┌─ Texto de origen
Por fin, después de casi cuatro años, vuelvo a pisar Euskadi. Ya no recordaba ese frío que se te mete hasta los huesos, ni esas praderas verdosas que parecen pintadas. Tampoco me acordaba de ese maravilloso paisaje que provoca de una forma tan sencilla sensaciones como tranquilidad y serenidad. El quedarse mirando a cualquier lado y evadirte de todo pensamiento, como si sin quererlo te introdujeras en un cuento de esos que tienen siempre final feliz. Tal vez porque ninguna de las veces que he estado en Euskadi me he fijado en las cosas de la misma forma. Esta vez he ido como estudiante de arquitectura, y con unos cuantos años más, y ahora observo todo bajo una mirada activa y despierta; tengo más inquietudes acerca de lo que me rodea y soy mucho más curiosa.
VIERNES 26
El primer día fue agotador, aunque muy intenso y productivo. Tuve mi primer contacto con el mundo a través de un papel y un pentel, ya que hasta el momento tan solo había dibujado dentro del recinto de la escuela, y eso en cierto modo es como una burbuja. Lamenté no tener tiempo para visitar el resto de la ciudad de Bilbao, ya que no la recordaba muy bien desde la última vez que fui…tenía más recuerdos de Donosti. Aun así, esas horas que pasé fueron muy útiles, incluso se me hicieron cortas. El museo Guggenheim sorprende hasta en el más minúsculo rincón. Tanto el edificio como sus alrededores son una mina susceptible de extraer ideas. Se podría decir que es una buena cantera de formas.
Nada más llegar, nos pusimos todos como locos a hacer fotografías. El Guggenheim se presenta como una figura imponente y majestuosa, como un gran ferry que está a punto de surcar el océano. Me recordó a lo típico de las películas, cuando se celebra un evento y todo parece marchar con normalidad, pero de repente aparece una mujer con un increíble vestido y unos andares que despiden elegancia por todas partes, y sin más, parece como si el tiempo se congelara, y todos los asistentes a dicho evento enmudecen y solo tienen ojos para ella.
Se nos veía bastante inquietos, y en cuanto nos dijeron que teníamos un rato libre antes de entrar al museo, todos nos fuimos despavoridos a investigar. Al final decidí colocarme en una zona bastante privilegiada de los alrededores para dibujar. Hacía un frío de mil demonios, pero a ninguno parecía molestarnos; es más, yo me fijaba a la gente y contemplaba en sus caras placer. Después nos trasladamos a otro lugar para tener otra perspectiva del museo; se puso a llover y eso dificultó un poco nuestra tarea, pero supimos paliar ese problema rápidamente.
└─
- _Tareas del ejercicio_
A - Extrae sin cambios del relato del viaje a Euskadi el fragmento que comienza con las palabras "Se nos veía" y termina con "ese problema rápidamente.".
B - Convierte en una lista JSON de cadenas las líneas de las entradas de abajo, desde la primera hasta la que contiene "Give: 4:42:56", ambas incluidas. Pon una cadena por línea y omite las líneas en blanco.
┌─ Entradas disponibles
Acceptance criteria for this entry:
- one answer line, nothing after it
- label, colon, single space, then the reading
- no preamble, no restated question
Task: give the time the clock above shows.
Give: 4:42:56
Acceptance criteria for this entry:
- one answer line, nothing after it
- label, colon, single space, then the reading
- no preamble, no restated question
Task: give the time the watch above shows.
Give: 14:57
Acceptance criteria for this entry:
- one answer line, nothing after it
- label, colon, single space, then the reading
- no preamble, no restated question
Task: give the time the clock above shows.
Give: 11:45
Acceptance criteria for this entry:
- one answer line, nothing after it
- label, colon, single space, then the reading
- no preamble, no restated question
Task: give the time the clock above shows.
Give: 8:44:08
└─
- _Respuestas por tarea_
A -
Se nos veía bastante inquietos, y en cuanto nos dijeron que teníamos un rato libre antes de entrar al museo, todos nos fuimos despavoridos a investigar. Al final decidí colocarme en una zona bastante privilegiada de los alrededores para dibujar. Hacía un frío de mil demonios, pero a ninguno parecía molestarnos; es más, yo me fijaba a la gente y contemplaba en sus caras placer. Después nos trasladamos a otro lugar para tener otra perspectiva del museo; se puso a llover y eso dificultó un poco nuestra tarea, pero supimos paliar ese problema rápidamente.

B -
[
  "Acceptance criteria for this entry:",
  "- one answer line, nothing after it",
  "- label, colon, single space, then the reading",
  "- no preamble, no restated question",
  "Task: give the time the clock above shows.",
  "Give: 4:42:56"
]